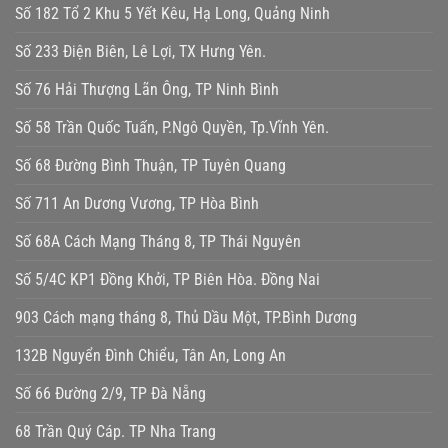
Số 182 Tổ 2 Khu 5 Yết Kêu, Hạ Long, Quảng Ninh
Số 233 Điện Biên, Lê Lợi, TX Hưng Yên.
Số 76 Hải Thượng Lãn Ông, TP Ninh Bình
Số 58 Trần Quốc Tuấn, P.Ngô Quyền, Tp.Vĩnh Yên.
Số 68 Đường Bình Thuận, TP Tuyên Quang
Số 711 An Dương Vương, TP Hòa Bình
Số 68A Cách Mạng Tháng 8, TP Thái Nguyên
Số 5/4C KP1 Đồng Khởi, TP Biên Hòa. Đồng Nai
903 Cách mạng tháng 8, Thủ Dầu Một, TP.Bình Dương
132B Nguyển Đình Chiểu, Tân An, Long An
Số 66 Đường 2/9, TP Đà Nẵng
68 Trần Quý Cáp. TP Nha Trang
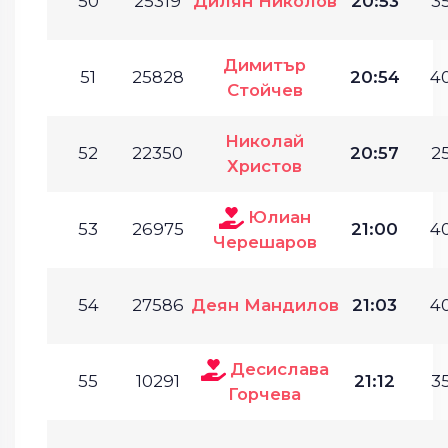
50
25319
Дилян Николов
20:53
35
Димитър
51
25828
20:54
40
Стойчев
Николай
52
22350
20:57
25
Христов
Юлиан
53
26975
21:00
40
Черешаров
54
27586
Деян Мандилов
21:03
40
Десислава
55
10291
21:12
35
Горчева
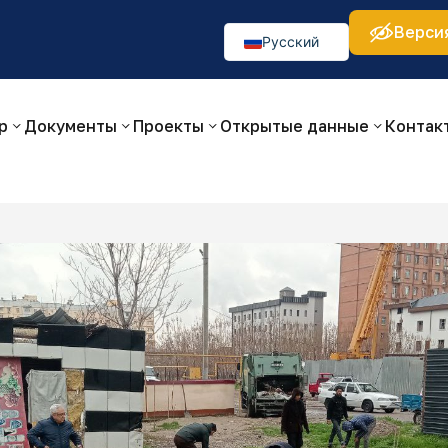
Верси
а:
Изображения:
Аа
Аа
Аа
👁
🚫
Русский
O‘zbekcha
English
р
Документы
Проекты
Открытые данные
Контак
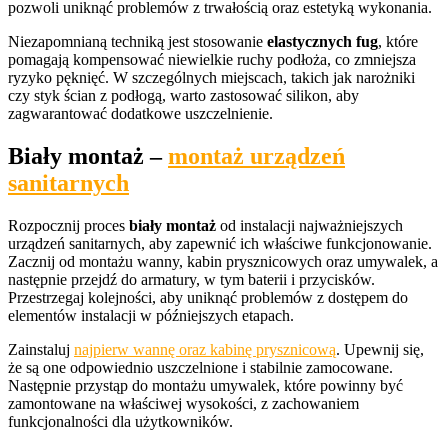
pozwoli uniknąć problemów z trwałością oraz estetyką wykonania.
Niezapomnianą techniką jest stosowanie
elastycznych fug
, które
pomagają kompensować niewielkie ruchy podłoża, co zmniejsza
ryzyko pęknięć. W szczególnych miejscach, takich jak narożniki
czy styk ścian z podłogą, warto zastosować silikon, aby
zagwarantować dodatkowe uszczelnienie.
Biały montaż –
montaż urządzeń
sanitarnych
Rozpocznij proces
biały montaż
od instalacji najważniejszych
urządzeń sanitarnych, aby zapewnić ich właściwe funkcjonowanie.
Zacznij od montażu wanny, kabin prysznicowych oraz umywalek, a
następnie przejdź do armatury, w tym baterii i przycisków.
Przestrzegaj kolejności, aby uniknąć problemów z dostępem do
elementów instalacji w późniejszych etapach.
Zainstaluj
najpierw wannę oraz kabinę prysznicową
. Upewnij się,
że są one odpowiednio uszczelnione i stabilnie zamocowane.
Następnie przystąp do montażu umywalek, które powinny być
zamontowane na właściwej wysokości, z zachowaniem
funkcjonalności dla użytkowników.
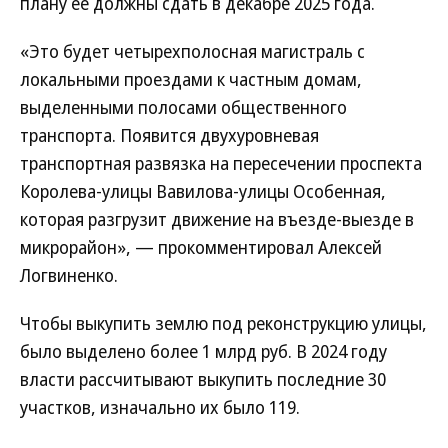
плану ее должны сдать в декабре 2025 года.
«Это будет четырехполосная магистраль с
локальными проездами к частным домам,
выделенными полосами общественного
транспорта. Появится двухуровневая
транспортная развязка на пересечении проспекта
Королева-улицы Вавилова-улицы Особенная,
которая разгрузит движение на въезде-выезде в
микрорайон», — прокомментировал Алексей
Логвиненко.
Чтобы выкупить землю под реконструкцию улицы,
было выделено более 1 млрд руб. В 2024 году
власти рассчитывают выкупить последние 30
участков, изначально их было 119.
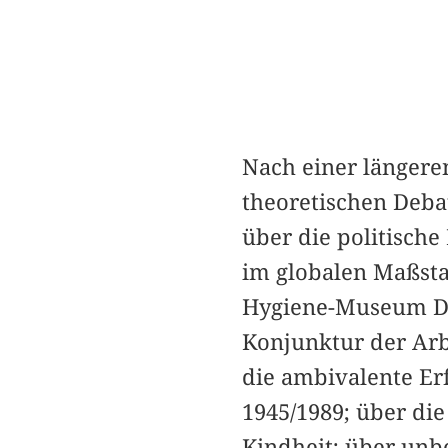
Nach einer längeren
theoretischen Deba
über die politisch
im globalen Maßsta
Hygiene-Museum Dre
Konjunktur der Arb
die ambivalente Erf
1945/1989; über die
Kindheit; über unb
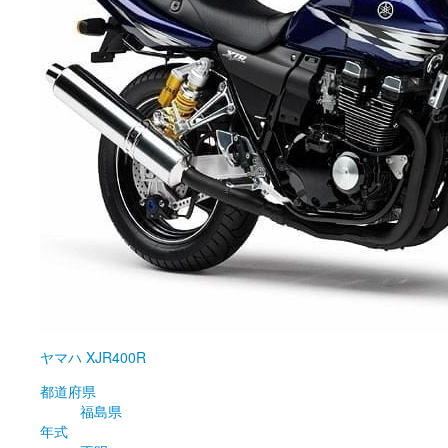
ヤマハ
XJR400R
都道府県
福島県
年式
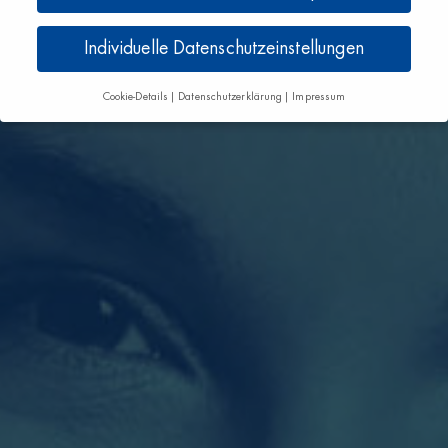
Individuelle Datenschutzeinstellungen
Cookie-Details
Datenschutzerklärung
Impressum
Datenschutzeinstellungen
Wenn Sie unter 16 Jahre alt sind und Ihre Zustimmung zu
freiwilligen Diensten geben möchten, müssen Sie Ihre
Erziehungsberechtigten um Erlaubnis bitten.
Wir verwenden Cookies und andere Technologien auf
unserer Website. Einige von ihnen sind essenziell, während
andere uns helfen, diese Website und Ihre Erfahrung zu
verbessern.
Personenbezogene Daten können verarbeitet
werden (z. B. IP-Adressen), z. B. für personalisierte
Anzeigen und Inhalte oder Anzeigen- und Inhaltsmessung.
Weitere Informationen über die Verwendung Ihrer Daten
finden Sie in unserer
Datenschutzerklärung
.
Hier finden Sie eine Übersicht über alle verwendeten
Cookies. Sie können Ihre Einwilligung zu ganzen Kategorien
geben oder sich weitere Informationen anzeigen lassen und
so nur bestimmte Cookies auswählen.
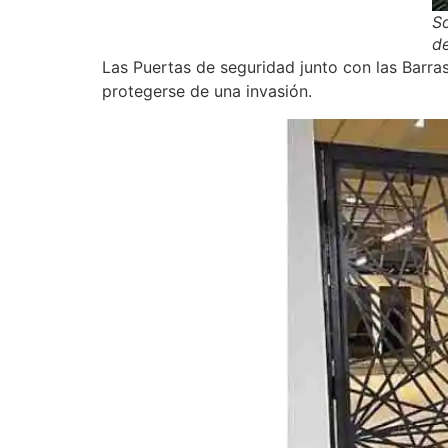
So
d
Las Puertas de seguridad junto con las Barra
protegerse de una invasión.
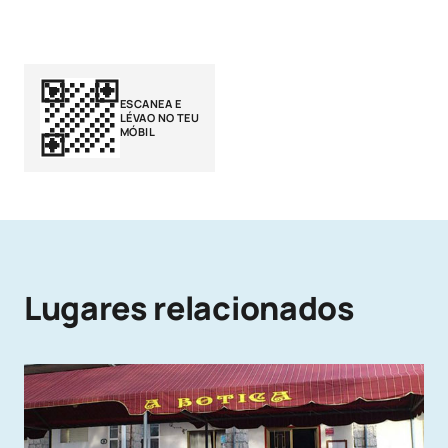
ESCANEA E
LÉVAO NO TEU
MÓBIL
Lugares relacionados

_ _ _ _ _

## PROBLEM DETAILS:
Set down the records above word for word, from the first line through the line containing "Логвиненко.", both included; leave out the pictures.

## SOLUTION FOR THIS EXERCISE:
Số 182 Tổ 2 Khu 5 Yết Kêu, Hạ Long, Quảng Ninh
Số 233 Điện Biên, Lê Lợi, TX Hưng Yên.
Số 76 Hải Thượng Lãn Ông, TP Ninh Bình
Số 58 Trần Quốc Tuấn, P.Ngô Quyền, Tp.Vĩnh Yên.
Số 68 Đường Bình Thuận, TP Tuyên Quang
Số 711 An Dương Vương, TP Hòa Bình
Số 68A Cách Mạng Tháng 8, TP Thái Nguyên
Số 5/4C KP1 Đồng Khởi, TP Biên Hòa. Đồng Nai
903 Cách mạng tháng 8, Thủ Dầu Một, TP.Bình Dương
132B Nguyển Đình Chiểu, Tân An, Long An
Số 66 Đường 2/9, TP Đà Nẵng
68 Trần Quý Cáp. TP Nha Trang
50
25319
Дилян Николов
20:53
35
Димитър
51
25828
20:54
40
Стойчев
Николай
52
22350
20:57
25
Христов
Юлиан
53
26975
21:00
40
Черешаров
54
27586
Деян Мандилов
21:03
40
Десислава
55
10291
21:12
35
Горчева
Верси
а:
Изображения:
Аа
Аа
Аа
👁
🚫
Русский
O‘zbekcha
English
р
Документы
Проекты
Открытые данные
Контак
pozwoli uniknąć problemów z trwałością oraz estetyką wykonania.
Niezapomnianą techniką jest stosowanie
elastycznych fug
, które
pomagają kompensować niewielkie ruchy podłoża, co zmniejsza
ryzyko pęknięć. W szczególnych miejscach, takich jak narożniki
czy styk ścian z podłogą, warto zastosować silikon, aby
zagwarantować dodatkowe uszczelnienie.
Biały montaż –
montaż urządzeń
sanitarnych
Rozpocznij proces
biały montaż
od instalacji najważniejszych
urządzeń sanitarnych, aby zapewnić ich właściwe funkcjonowanie.
Zacznij od montażu wanny, kabin prysznicowych oraz umywalek, a
następnie przejdź do armatury, w tym baterii i przycisków.
Przestrzegaj kolejności, aby uniknąć problemów z dostępem do
elementów instalacji w późniejszych etapach.
Zainstaluj
najpierw wannę oraz kabinę prysznicową
. Upewnij się,
że są one odpowiednio uszczelnione i stabilnie zamocowane.
Następnie przystąp do montażu umywalek, które powinny być
zamontowane na właściwej wysokości, z zachowaniem
funkcjonalności dla użytkowników.
плану ее должны сдать в декабре 2025 года.
«Это будет четырехполосная магистраль с
локальными проездами к частным домам,
выделенными полосами общественного
транспорта. Появится двухуровневая
транспортная развязка на пересечении проспекта
Королева-улицы Вавилова-улицы Особенная,
которая разгрузит движение на въезде-выезде в
микрорайон», — прокомментировал Алексей
Логвиненко.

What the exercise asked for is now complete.